Peter Urban selbst war an der Personalentscheidung nicht beteiligt, hatte aber eine klare Vorstellung davon, wer ihm bitte nicht nachfolgen möge: „Ich fände es schlimm, wenn es einer dieser marktschreierischen Radio­moderatoren würde, mit dieser grässlichen Zwangsfröhlichkeit, die so viele haben“, sagte er dem RedaktionsNetzwerk Deutschland (RND) bei Kaffee und Kuchen. „Das wäre ein Fehler. Es sollte auch kein detailversessener ESC‑Statistiker sein. Und er oder sie sollte den Wettbewerb mögen. Es nützt nichts, als ESC‑Kommentator nur sarkastisch und zynisch zu sein.
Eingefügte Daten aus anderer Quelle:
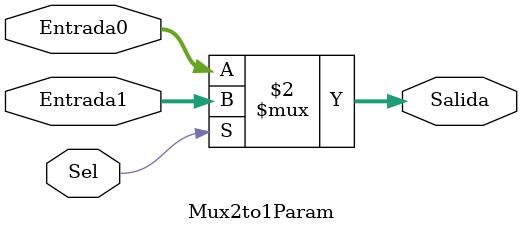
<source format=v>
module Mux2to1Param#(parameter WIDTH = 32)(
    input  wire [WIDTH-1:0] Entrada0,
    input  wire [WIDTH-1:0] Entrada1,
    input  wire             Sel,
    output reg  [WIDTH-1:0] Salida
);

always @(*) begin
	Salida = Sel ? Entrada1 : Entrada0;
end

endmodule

</source>
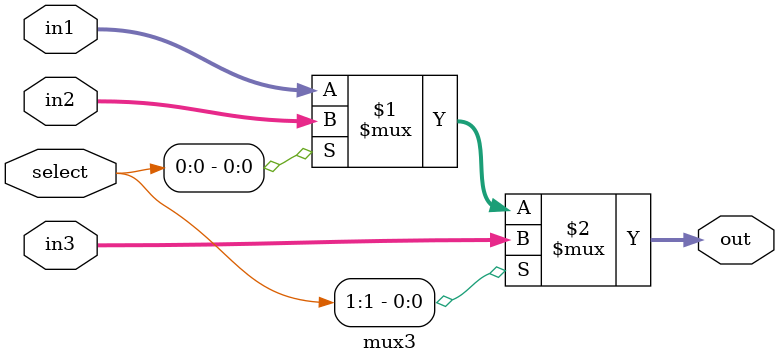
<source format=v>
module mux2 // 2 inputs of adjustable width, 1 address pin
#(parameter width = 32)
(
	output [width-1:0] out, // Output
	input [width-1:0] in1, // Inputs, with arbitrary depth
	input [width-1:0] in2,
	input select // Address
);

	assign out = (select ? in2 : in1);

endmodule


module mux3 // 3 inputs of adjustable width, 2 address pins
#(parameter width = 32)
(
	output [width-1:0] out, // Output
	input [width-1:0] in1, // Inputs, with arbitrary depth
	input [width-1:0] in2,
	input [width-1:0] in3,
	input [1:0] select // Address
);

	assign out = (select[1] ? in3 : (select[0] ? in2 : in1));

endmodule

</source>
Es darf gern lustig oder ironisch sein, na klar, aber eine Grundsympathie für den ESC wäre schon wichtig.“

Gewiss erwartet den „Neuen“ Gegenwind – schon deshalb, weil Urban nach 57 Eurovisions-Sendungen (mit Halbfinals und Finals) quasi untrennbar mit dem paneuropäischen Volksfest verbunden war. Es besteht aber Anlass zur Hoffnung, dass Schorn nicht gleich zum Auftakt eine weitere deutsche Komplettpleite verkünden muss: Der deutsche Beitrag von Sänger Isaak („Always on the Run“) steht bei den Buchmachern aktuell immerhin auf Platz 31 von 37. Das ist nicht gut. Aber auch nicht total schlecht. Man muss in diesen Zeiten nehmen, was da ist. Schon der drittletzte Platz wäre der größte Erfolg der letzten fünf Jahre.